- _What is expected_
What is needed here is a word-for-word copy of all the entries below.

(Extracted records begins)

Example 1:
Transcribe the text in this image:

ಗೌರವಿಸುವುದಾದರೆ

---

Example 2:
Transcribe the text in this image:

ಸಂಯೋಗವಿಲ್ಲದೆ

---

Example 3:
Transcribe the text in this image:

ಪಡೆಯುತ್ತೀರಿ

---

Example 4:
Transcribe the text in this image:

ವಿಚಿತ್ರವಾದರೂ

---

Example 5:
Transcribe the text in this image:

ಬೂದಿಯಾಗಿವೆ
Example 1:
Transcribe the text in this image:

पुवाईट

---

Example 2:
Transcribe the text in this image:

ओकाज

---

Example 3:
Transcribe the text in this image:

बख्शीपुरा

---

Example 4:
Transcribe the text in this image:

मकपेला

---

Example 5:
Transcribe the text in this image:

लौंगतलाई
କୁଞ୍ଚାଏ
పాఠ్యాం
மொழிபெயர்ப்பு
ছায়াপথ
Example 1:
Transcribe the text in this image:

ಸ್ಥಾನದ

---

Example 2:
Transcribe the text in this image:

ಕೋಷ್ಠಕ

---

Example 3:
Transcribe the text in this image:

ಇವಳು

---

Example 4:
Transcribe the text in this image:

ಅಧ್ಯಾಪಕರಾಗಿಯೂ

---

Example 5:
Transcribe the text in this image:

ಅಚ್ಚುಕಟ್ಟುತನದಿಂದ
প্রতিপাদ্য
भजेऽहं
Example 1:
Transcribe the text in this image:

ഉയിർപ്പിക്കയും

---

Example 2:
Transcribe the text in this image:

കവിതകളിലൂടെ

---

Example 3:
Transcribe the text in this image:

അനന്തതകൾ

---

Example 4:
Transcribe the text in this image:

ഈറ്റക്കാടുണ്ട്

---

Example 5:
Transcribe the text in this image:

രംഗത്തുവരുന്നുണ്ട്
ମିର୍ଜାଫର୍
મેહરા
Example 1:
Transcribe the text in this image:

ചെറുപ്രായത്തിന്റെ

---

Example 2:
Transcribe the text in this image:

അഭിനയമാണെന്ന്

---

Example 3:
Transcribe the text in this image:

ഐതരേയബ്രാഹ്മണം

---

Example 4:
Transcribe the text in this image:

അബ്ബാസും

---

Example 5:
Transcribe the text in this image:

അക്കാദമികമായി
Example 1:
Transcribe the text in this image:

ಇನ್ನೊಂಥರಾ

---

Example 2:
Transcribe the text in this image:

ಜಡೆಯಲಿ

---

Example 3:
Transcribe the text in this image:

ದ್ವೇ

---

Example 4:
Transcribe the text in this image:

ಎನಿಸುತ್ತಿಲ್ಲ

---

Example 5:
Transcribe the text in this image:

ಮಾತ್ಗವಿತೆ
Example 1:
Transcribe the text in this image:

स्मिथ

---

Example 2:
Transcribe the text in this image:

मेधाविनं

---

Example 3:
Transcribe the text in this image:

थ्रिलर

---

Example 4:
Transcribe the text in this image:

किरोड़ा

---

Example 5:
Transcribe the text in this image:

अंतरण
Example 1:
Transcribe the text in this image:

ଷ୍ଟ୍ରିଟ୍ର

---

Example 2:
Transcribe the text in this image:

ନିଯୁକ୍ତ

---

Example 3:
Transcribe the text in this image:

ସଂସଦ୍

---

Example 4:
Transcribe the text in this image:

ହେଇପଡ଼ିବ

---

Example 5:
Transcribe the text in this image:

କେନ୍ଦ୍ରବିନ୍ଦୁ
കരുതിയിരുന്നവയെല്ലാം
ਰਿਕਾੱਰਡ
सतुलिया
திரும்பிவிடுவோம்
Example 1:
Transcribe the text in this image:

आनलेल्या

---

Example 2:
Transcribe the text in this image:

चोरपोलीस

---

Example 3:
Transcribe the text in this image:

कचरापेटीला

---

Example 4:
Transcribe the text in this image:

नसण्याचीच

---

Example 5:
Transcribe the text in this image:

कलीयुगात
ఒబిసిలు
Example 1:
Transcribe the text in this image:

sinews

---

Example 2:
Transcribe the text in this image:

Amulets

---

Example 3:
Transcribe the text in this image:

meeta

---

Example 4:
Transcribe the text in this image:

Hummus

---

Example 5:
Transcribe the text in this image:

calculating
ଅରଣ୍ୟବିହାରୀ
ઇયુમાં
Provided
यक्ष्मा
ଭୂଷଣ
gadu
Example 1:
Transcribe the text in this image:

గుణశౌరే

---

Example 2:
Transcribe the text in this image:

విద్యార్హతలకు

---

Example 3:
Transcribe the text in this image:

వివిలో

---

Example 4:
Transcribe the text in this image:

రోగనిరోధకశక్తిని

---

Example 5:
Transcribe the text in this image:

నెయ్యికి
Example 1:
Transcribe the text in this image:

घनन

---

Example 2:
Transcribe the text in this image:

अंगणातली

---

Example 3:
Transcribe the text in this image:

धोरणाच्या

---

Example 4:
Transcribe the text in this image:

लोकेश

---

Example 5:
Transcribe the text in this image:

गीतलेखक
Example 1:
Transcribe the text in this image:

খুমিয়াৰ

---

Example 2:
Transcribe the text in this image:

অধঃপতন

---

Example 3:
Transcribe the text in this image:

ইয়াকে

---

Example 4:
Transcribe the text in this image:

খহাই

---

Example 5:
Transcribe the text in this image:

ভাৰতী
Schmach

(Extracted records ends)

- _Solution below_
Example 1:
Transcribe the text in this image:

ಗೌರವಿಸುವುದಾದರೆ

---

Example 2:
Transcribe the text in this image:

ಸಂಯೋಗವಿಲ್ಲದೆ

---

Example 3:
Transcribe the text in this image:

ಪಡೆಯುತ್ತೀರಿ

---

Example 4:
Transcribe the text in this image:

ವಿಚಿತ್ರವಾದರೂ

---

Example 5:
Transcribe the text in this image:

ಬೂದಿಯಾಗಿವೆ
Example 1:
Transcribe the text in this image:

पुवाईट

---

Example 2:
Transcribe the text in this image:

ओकाज

---

Example 3:
Transcribe the text in this image:

बख्शीपुरा

---

Example 4:
Transcribe the text in this image:

मकपेला

---

Example 5:
Transcribe the text in this image:

लौंगतलाई
କୁଞ୍ଚାଏ
పాఠ్యాం
மொழிபெயர்ப்பு
ছায়াপথ
Example 1:
Transcribe the text in this image:

ಸ್ಥಾನದ

---

Example 2:
Transcribe the text in this image:

ಕೋಷ್ಠಕ

---

Example 3:
Transcribe the text in this image:

ಇವಳು

---

Example 4:
Transcribe the text in this image:

ಅಧ್ಯಾಪಕರಾಗಿಯೂ

---

Example 5:
Transcribe the text in this image:

ಅಚ್ಚುಕಟ್ಟುತನದಿಂದ
প্রতিপাদ্য
भजेऽहं
Example 1:
Transcribe the text in this image:

ഉയിർപ്പിക്കയും

---

Example 2:
Transcribe the text in this image:

കവിതകളിലൂടെ

---

Example 3:
Transcribe the text in this image:

അനന്തതകൾ

---

Example 4:
Transcribe the text in this image:

ഈറ്റക്കാടുണ്ട്

---

Example 5:
Transcribe the text in this image:

രംഗത്തുവരുന്നുണ്ട്
ମିର୍ଜାଫର୍
મેહરા
Example 1:
Transcribe the text in this image:

ചെറുപ്രായത്തിന്റെ

---

Example 2:
Transcribe the text in this image:

അഭിനയമാണെന്ന്

---

Example 3:
Transcribe the text in this image:

ഐതരേയബ്രാഹ്മണം

---

Example 4:
Transcribe the text in this image:

അബ്ബാസും

---

Example 5:
Transcribe the text in this image:

അക്കാദമികമായി
Example 1:
Transcribe the text in this image:

ಇನ್ನೊಂಥರಾ

---

Example 2:
Transcribe the text in this image:

ಜಡೆಯಲಿ

---

Example 3:
Transcribe the text in this image:

ದ್ವೇ

---

Example 4:
Transcribe the text in this image:

ಎನಿಸುತ್ತಿಲ್ಲ

---

Example 5:
Transcribe the text in this image:

ಮಾತ್ಗವಿತೆ
Example 1:
Transcribe the text in this image:

स्मिथ

---

Example 2:
Transcribe the text in this image:

मेधाविनं

---

Example 3:
Transcribe the text in this image:

थ्रिलर

---

Example 4:
Transcribe the text in this image:

किरोड़ा

---

Example 5:
Transcribe the text in this image:

अंतरण
Example 1:
Transcribe the text in this image:

ଷ୍ଟ୍ରିଟ୍ର

---

Example 2:
Transcribe the text in this image:

ନିଯୁକ୍ତ

---

Example 3:
Transcribe the text in this image:

ସଂସଦ୍

---

Example 4:
Transcribe the text in this image:

ହେଇପଡ଼ିବ

---

Example 5:
Transcribe the text in this image:

କେନ୍ଦ୍ରବିନ୍ଦୁ
കരുതിയിരുന്നവയെല്ലാം
ਰਿਕਾੱਰਡ
सतुलिया
திரும்பிவிடுவோம்
Example 1:
Transcribe the text in this image:

आनलेल्या

---

Example 2:
Transcribe the text in this image:

चोरपोलीस

---

Example 3:
Transcribe the text in this image:

कचरापेटीला

---

Example 4:
Transcribe the text in this image:

नसण्याचीच

---

Example 5:
Transcribe the text in this image:

कलीयुगात
ఒబిసిలు
Example 1:
Transcribe the text in this image:

sinews

---

Example 2:
Transcribe the text in this image:

Amulets

---

Example 3:
Transcribe the text in this image:

meeta

---

Example 4:
Transcribe the text in this image:

Hummus

---

Example 5:
Transcribe the text in this image:

calculating
ଅରଣ୍ୟବିହାରୀ
ઇયુમાં
Provided
यक्ष्मा
ଭୂଷଣ
gadu
Example 1:
Transcribe the text in this image:

గుణశౌరే

---

Example 2:
Transcribe the text in this image:

విద్యార్హతలకు

---

Example 3:
Transcribe the text in this image:

వివిలో

---

Example 4:
Transcribe the text in this image:

రోగనిరోధకశక్తిని

---

Example 5:
Transcribe the text in this image:

నెయ్యికి
Example 1:
Transcribe the text in this image:

घनन

---

Example 2:
Transcribe the text in this image:

अंगणातली

---

Example 3:
Transcribe the text in this image:

धोरणाच्या

---

Example 4:
Transcribe the text in this image:

लोकेश

---

Example 5:
Transcribe the text in this image:

गीतलेखक
Example 1:
Transcribe the text in this image:

খুমিয়াৰ

---

Example 2:
Transcribe the text in this image:

অধঃপতন

---

Example 3:
Transcribe the text in this image:

ইয়াকে

---

Example 4:
Transcribe the text in this image:

খহাই

---

Example 5:
Transcribe the text in this image:

ভাৰতী
Schmach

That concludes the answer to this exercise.